(Excerpts from a dataset)

┄┄┄┄┄┄

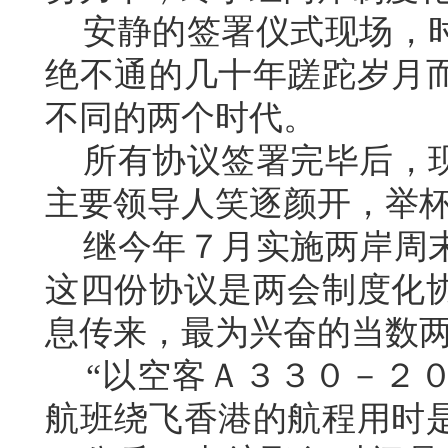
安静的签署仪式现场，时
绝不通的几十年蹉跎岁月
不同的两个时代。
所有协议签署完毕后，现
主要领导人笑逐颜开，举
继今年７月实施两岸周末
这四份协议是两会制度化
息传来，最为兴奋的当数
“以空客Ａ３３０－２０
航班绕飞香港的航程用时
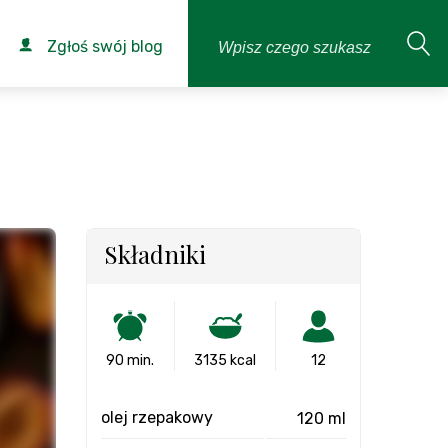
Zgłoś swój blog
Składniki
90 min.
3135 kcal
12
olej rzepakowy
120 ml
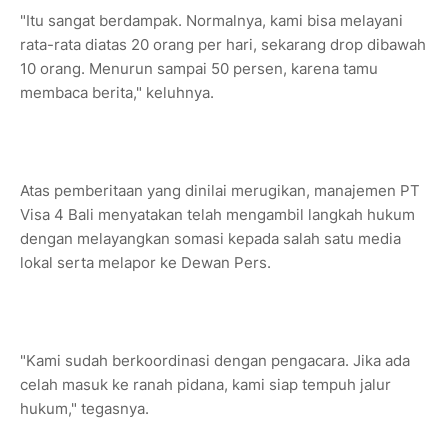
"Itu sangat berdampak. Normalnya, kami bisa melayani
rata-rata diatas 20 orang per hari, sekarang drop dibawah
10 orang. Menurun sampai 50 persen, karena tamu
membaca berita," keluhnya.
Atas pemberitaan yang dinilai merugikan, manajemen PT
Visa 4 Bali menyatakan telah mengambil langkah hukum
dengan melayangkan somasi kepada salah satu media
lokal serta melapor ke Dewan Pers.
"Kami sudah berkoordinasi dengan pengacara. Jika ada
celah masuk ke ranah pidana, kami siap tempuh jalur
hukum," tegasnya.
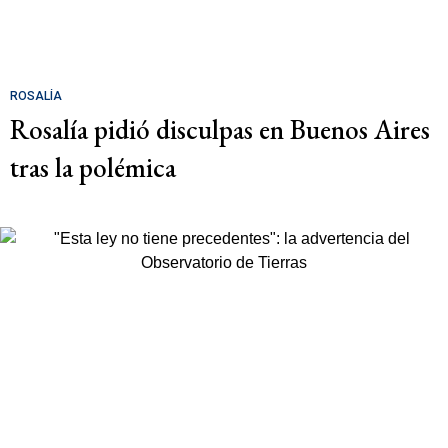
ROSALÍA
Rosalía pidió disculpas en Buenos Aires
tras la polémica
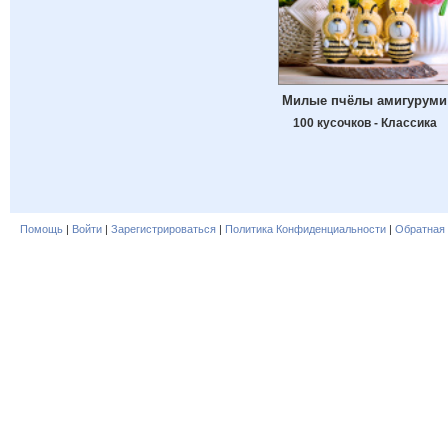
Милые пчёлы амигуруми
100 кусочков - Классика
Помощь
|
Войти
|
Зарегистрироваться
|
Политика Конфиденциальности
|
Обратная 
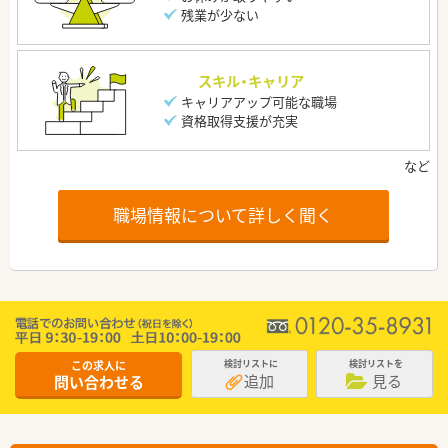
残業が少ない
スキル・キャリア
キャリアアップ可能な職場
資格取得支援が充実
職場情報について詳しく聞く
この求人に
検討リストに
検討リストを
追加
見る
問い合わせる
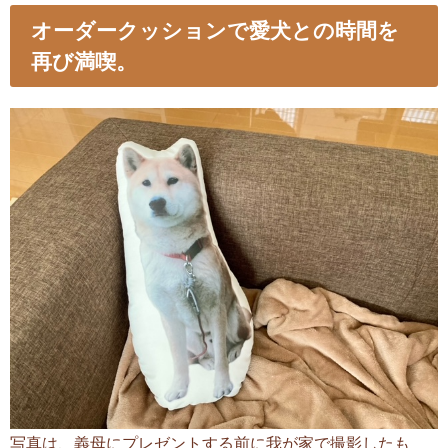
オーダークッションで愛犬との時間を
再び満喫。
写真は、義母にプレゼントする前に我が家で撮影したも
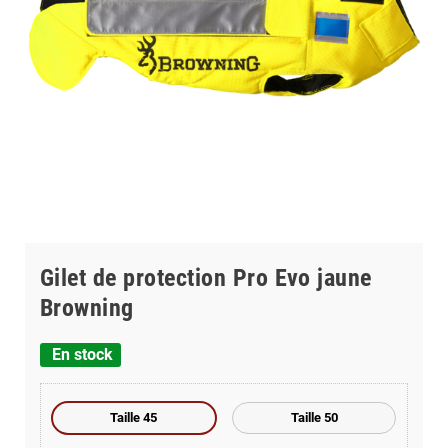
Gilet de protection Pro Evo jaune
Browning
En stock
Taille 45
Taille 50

┄┄┄┄┄┄

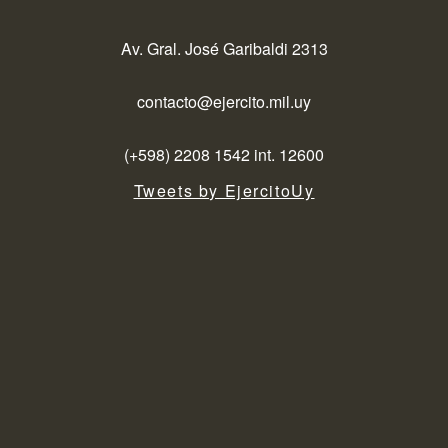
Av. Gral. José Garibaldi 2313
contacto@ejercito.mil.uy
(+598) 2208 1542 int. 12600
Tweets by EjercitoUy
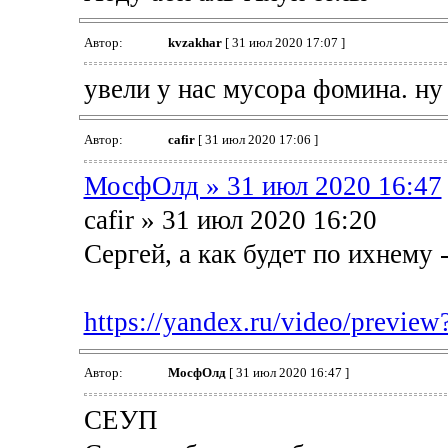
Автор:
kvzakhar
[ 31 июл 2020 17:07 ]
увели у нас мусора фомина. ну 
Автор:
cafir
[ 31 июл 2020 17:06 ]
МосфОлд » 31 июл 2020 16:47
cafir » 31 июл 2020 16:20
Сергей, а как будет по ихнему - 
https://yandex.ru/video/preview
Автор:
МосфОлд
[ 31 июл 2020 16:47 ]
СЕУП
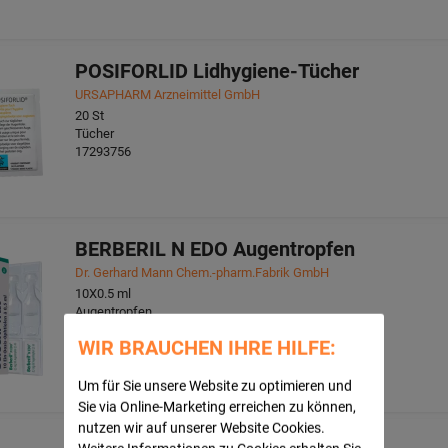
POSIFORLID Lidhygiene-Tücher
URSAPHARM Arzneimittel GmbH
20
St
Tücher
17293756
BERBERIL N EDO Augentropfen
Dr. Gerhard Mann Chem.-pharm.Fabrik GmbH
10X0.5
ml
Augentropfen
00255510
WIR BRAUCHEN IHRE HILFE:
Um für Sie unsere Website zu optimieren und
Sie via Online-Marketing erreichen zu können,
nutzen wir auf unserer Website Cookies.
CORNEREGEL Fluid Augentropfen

┄┄┄┄┄┄

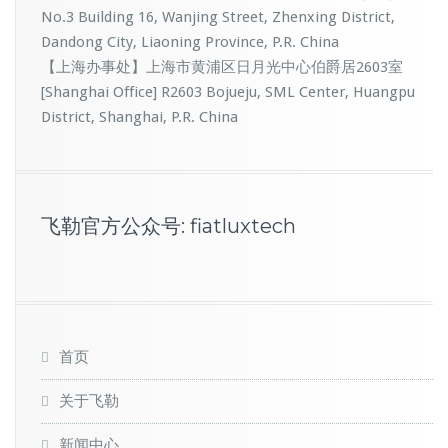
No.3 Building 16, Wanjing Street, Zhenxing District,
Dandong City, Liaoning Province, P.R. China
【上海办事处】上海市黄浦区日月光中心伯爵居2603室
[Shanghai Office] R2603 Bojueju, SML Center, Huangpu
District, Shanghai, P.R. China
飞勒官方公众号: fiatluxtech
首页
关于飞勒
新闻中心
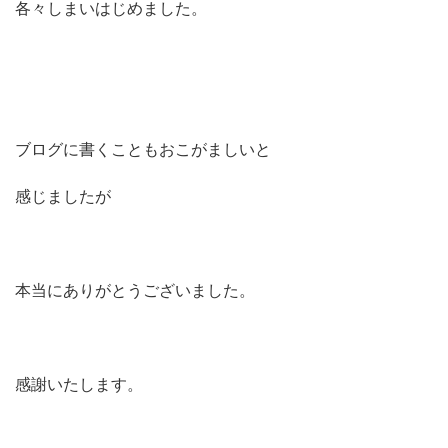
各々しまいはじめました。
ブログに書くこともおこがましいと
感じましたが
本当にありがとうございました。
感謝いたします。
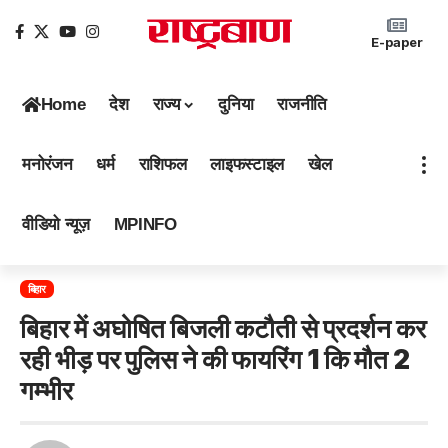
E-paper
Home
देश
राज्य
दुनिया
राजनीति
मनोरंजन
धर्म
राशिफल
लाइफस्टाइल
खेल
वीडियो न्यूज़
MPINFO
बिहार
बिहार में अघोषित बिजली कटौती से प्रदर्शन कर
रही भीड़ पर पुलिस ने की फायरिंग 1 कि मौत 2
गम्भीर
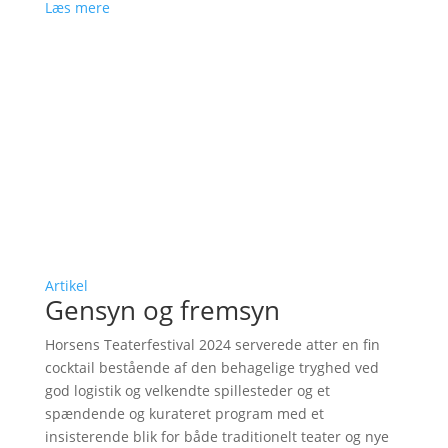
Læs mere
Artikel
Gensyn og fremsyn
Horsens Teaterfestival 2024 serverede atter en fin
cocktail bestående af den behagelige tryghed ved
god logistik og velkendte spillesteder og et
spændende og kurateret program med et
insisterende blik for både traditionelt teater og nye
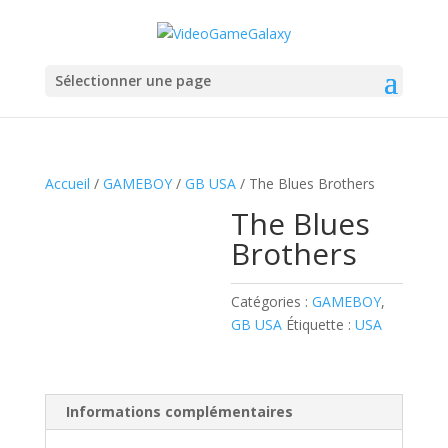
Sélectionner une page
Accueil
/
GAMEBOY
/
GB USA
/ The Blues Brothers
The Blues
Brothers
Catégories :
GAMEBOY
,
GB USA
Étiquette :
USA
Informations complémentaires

┄┄┄┄┄┄

WHAT IS BEING ASKED -
Count the lines of the listing above that contain the string "District", treating uppercase and lowercase letters as distinct. Reply with the number alone.

TASK OUTPUT -
2